Thousands of people protest with Catalonian and Spanish flags against the independence movement and the regional government's speraratist plans, in Barcelona on Sunday. (Nicolas Carvalho Ochoa/dpa/Abaca Press/TNS)

Thousands of people protest with Catalonian and Spanish flags against the independence movement and the regional government's speraratist plans, in Barcelona on Sunday. (Nicolas Carvalho Ochoa/dpa/Abaca Press/TNS)

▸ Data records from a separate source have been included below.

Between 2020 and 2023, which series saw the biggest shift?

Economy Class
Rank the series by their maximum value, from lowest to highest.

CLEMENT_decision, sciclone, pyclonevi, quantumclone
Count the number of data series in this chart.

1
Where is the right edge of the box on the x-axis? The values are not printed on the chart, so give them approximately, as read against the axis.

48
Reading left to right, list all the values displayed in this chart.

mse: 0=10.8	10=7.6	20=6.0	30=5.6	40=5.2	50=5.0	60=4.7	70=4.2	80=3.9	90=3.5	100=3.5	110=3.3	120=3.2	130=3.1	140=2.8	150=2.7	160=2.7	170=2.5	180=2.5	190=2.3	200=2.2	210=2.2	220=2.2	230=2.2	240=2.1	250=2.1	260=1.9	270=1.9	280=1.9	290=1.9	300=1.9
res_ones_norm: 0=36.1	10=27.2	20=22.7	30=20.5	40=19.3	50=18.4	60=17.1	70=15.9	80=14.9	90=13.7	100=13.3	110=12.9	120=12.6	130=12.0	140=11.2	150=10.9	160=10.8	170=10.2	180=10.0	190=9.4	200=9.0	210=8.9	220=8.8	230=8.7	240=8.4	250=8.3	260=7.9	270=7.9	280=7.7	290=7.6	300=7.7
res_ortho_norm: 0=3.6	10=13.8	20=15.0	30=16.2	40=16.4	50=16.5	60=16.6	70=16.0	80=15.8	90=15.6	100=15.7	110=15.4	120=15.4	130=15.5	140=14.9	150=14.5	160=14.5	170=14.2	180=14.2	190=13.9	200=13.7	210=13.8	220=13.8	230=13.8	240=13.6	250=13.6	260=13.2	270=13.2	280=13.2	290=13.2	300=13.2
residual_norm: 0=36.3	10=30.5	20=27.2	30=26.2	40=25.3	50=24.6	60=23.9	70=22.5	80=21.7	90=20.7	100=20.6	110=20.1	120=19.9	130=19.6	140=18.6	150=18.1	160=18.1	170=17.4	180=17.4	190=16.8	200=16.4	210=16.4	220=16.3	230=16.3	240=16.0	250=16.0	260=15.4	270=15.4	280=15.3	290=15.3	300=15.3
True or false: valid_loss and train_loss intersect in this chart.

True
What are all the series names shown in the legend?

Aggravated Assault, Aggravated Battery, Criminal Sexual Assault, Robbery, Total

Marchers in Barcelona urge Catalonia not to secede from Spain

BARCELONA, Spain — Hundreds of thousands of people marched in Barcelona Sunday to protest Catalonia’s possible secession from Spain, in the largest show of strength to date by unionists, who usually describe themselves as the “silent majority.”

According to the Catalan Civil Society, which organized the “Enough! Let’s go back to reason” march, more than 1 million people took part. Barcelona’s local police, the Guardia Urbana, gave a 350,000 estimate.

From the morning, people draped with Spanish and anti-independence Catalan flags — which lack the white star that is present on the secessionist Catalan flag — could be heard singing “We are all Catalans,” “Only one nation” and “Puigdemont in prison.”

Carles Puigdemont is Catalonia’s regional president, and head of a secessionist coalition that organized an Oct. independence referendum that was banned by the national Constitutional Court but went ahead, despite violent Spanish police attempts to stop it.

Protesters on Sunday, some of whom arrived via bus or train from other parts of Spain, marched peacefully. They were backed by the ruling People’s Party, the pro-government Ciudadanos party, and the opposition Socialist Party.

Turnout figures were impressive, but were still lower than what was achieved by the pro-independence side in an Oct. 3 general strike, when 700,000 people took to Barcelona’s streets, according to Guardia Urbana estimates.

Several businesses, including major banks, have started moving their legal headquarters out of Catalonia, casting doubt on whether one of Spain’s wealthiest regions would risk a major capital flight if it broke off from Madrid.